JANE HUME: Not to that extent though. Well, if there wasn’t soaring demand there wasn’t the problem.
TOM CONNELL: When you say not to that extent, you just mean people didn’t come, you didn’t cap temporary migration.
JANE HUME: You’re asking the Coalition to solve a problem they didn't have. This is a government problem that they have right now and they haven't come up with a solution.
TOM CONNELL: What I'm asking about is a solution. So when you find out gee, there's a lot of people headed here the next year, you can't build houses in that year to make up for it. You just can't, we don't do that quickly. So is the solution to reduce temporary migration, should that be on the table?
JANE HUME: That’s a question that you should be asking the government, because they're very good at criticising the actions of the former government, but they don't seem to have a plan of their own.

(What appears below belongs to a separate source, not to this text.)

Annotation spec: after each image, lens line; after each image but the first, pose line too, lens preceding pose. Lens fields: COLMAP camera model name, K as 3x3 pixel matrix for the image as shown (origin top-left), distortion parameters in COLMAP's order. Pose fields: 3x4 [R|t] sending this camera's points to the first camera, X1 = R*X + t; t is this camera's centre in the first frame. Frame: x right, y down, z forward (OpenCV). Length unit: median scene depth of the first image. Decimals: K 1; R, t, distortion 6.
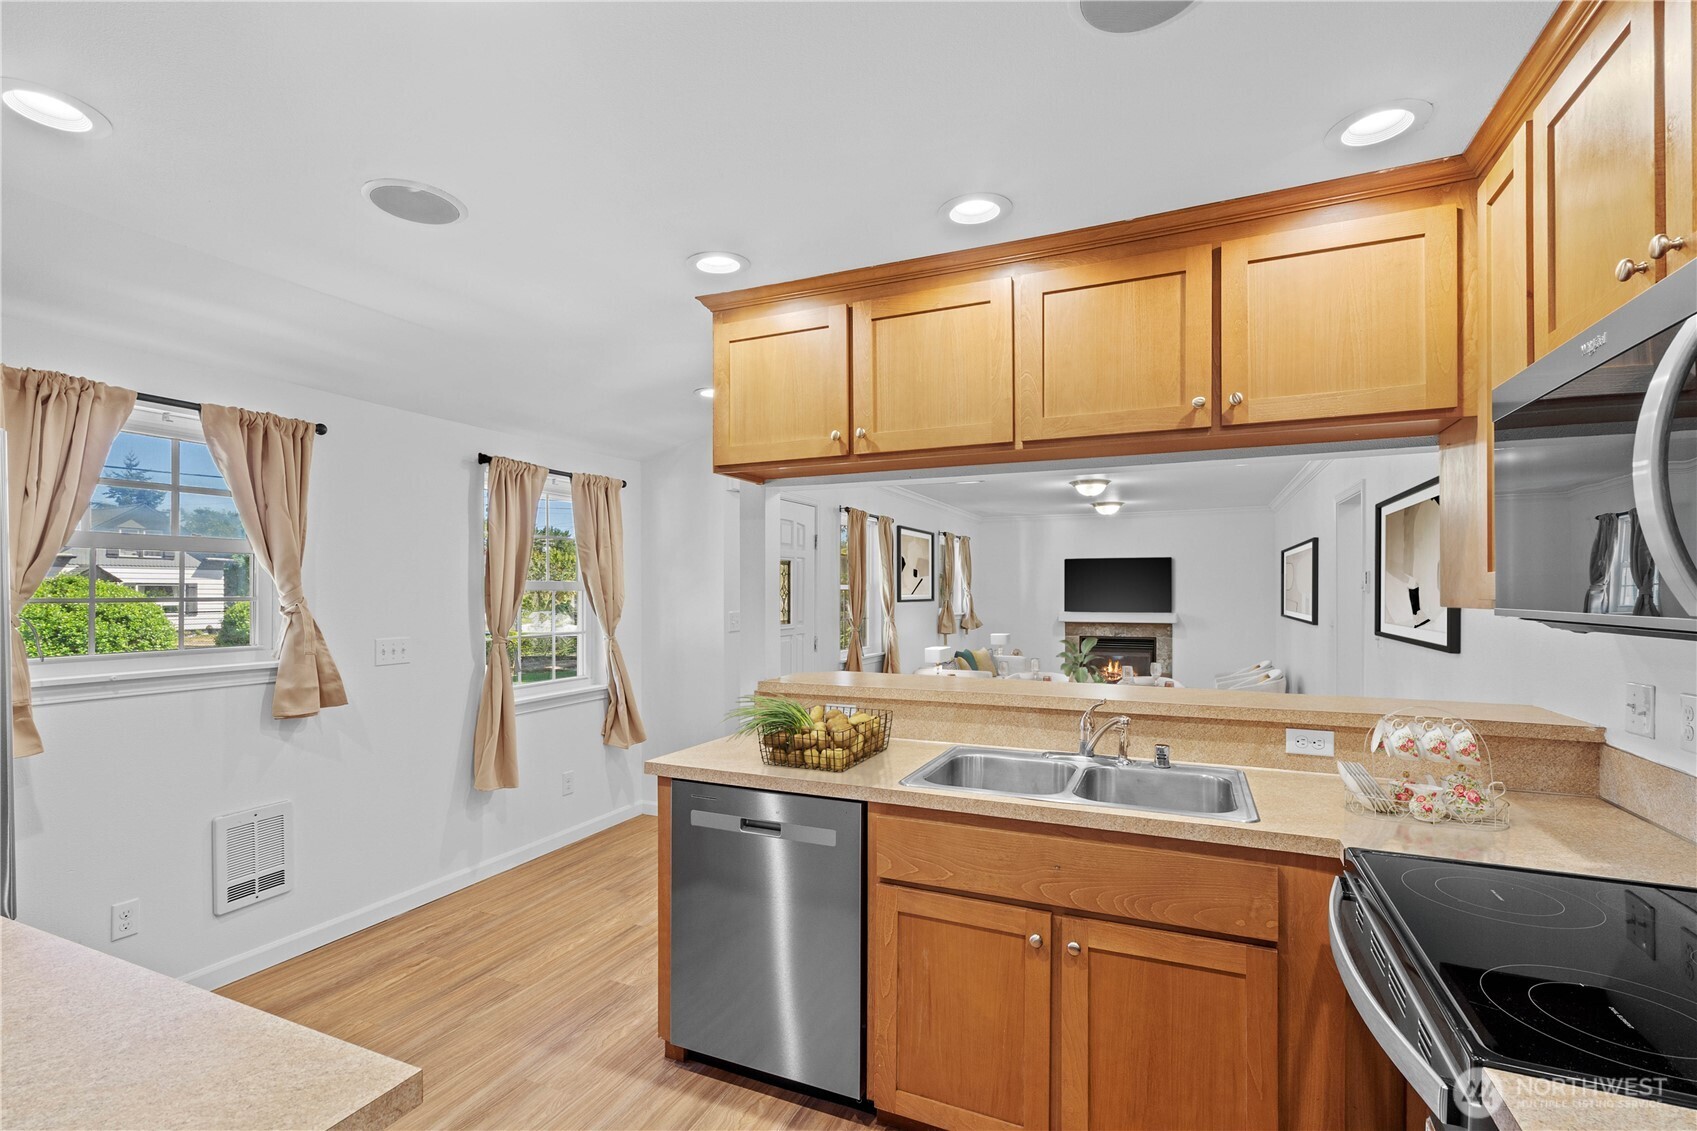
lens RADIAL K [[779.5, 0, 843.9], [0, 779.5, 577.9], [0, 0, 1]] dist [-0.001132, 0.000063]
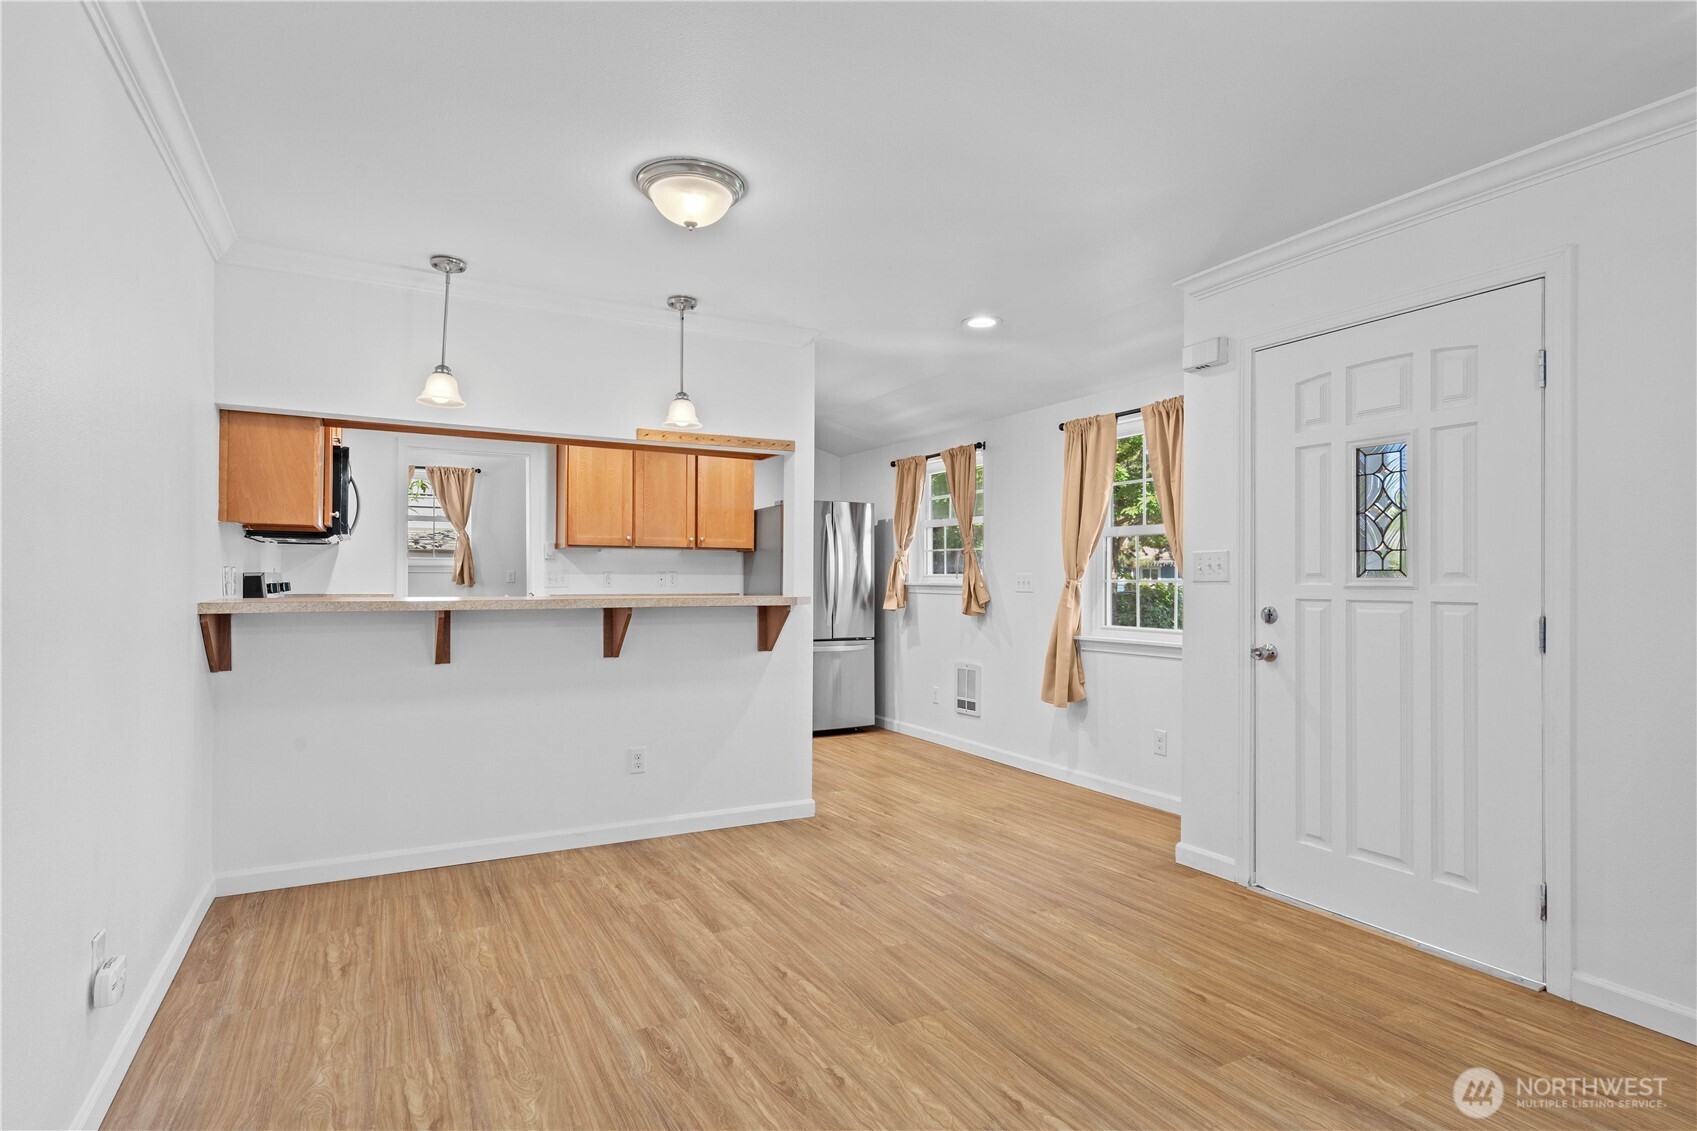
lens RADIAL K [[881.6, 0, 848.5], [0, 881.6, 565.5], [0, 0, 1]] dist [-0.002098, -0.000120]
pose [[-0.610185, -0.016345, -0.792091, 0.856517], [0.009146, 0.999575, -0.027672, 0.100610], [0.792206, -0.024129, -0.609776, 1.665725]]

TOM CONNELL: I’ll ask the government. Do you think that is too drastic a measure given other consequences?
JANE HUME: Well what are the implications?
TOM CONNELL: Well, you might have to reduce how many students come to Australia, then you reduce university numbers.
JANE HUME: Well, they have the resources of a department behind them to tell them what the implications are. We are trying to draw that information out at Senate Estimates and we don't seem to be getting exactly what we want from the government. They are playing their cards very close to their chest and being a little cagey on some of those really key issues.
TOM CONNELL: I guess the question broadly, then is, is it too radical a step to consider that? You know, how big is this problem? Or should that at least be looked at around, let's see what the consequences are around capping that number?
JANE HUME: There is nothing that should be off the table but at this point in time, because let's face it, inflation is much stickier than anticipated and it is the ultimate thief in the night. You know, it erodes your purchasing power, it eats away at your savings. It reduces your standard of living and it reduces your quality of life too and that's why it's so important that the RBA has to do its job certainly, to get it back down to band. But it's more important that the government helps by having a plan to reduce inflation, because it doesn't have one now.
TOM CONNELL: We will let you get back and ask those questions, Jane Hume, thanks for joining me.